- EXERCISE GOAL:
In the entries that follow, which lines hold the string "меблированная"? List them.

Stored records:
::::::::::

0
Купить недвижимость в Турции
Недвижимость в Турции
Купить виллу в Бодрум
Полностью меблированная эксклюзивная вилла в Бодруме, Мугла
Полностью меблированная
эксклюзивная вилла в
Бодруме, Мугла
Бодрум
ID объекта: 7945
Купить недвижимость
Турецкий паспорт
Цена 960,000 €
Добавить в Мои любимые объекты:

::::::::::

- TASK RESULT:
Полностью меблированная эксклюзивная вилла в Бодруме, Мугла
Полностью меблированная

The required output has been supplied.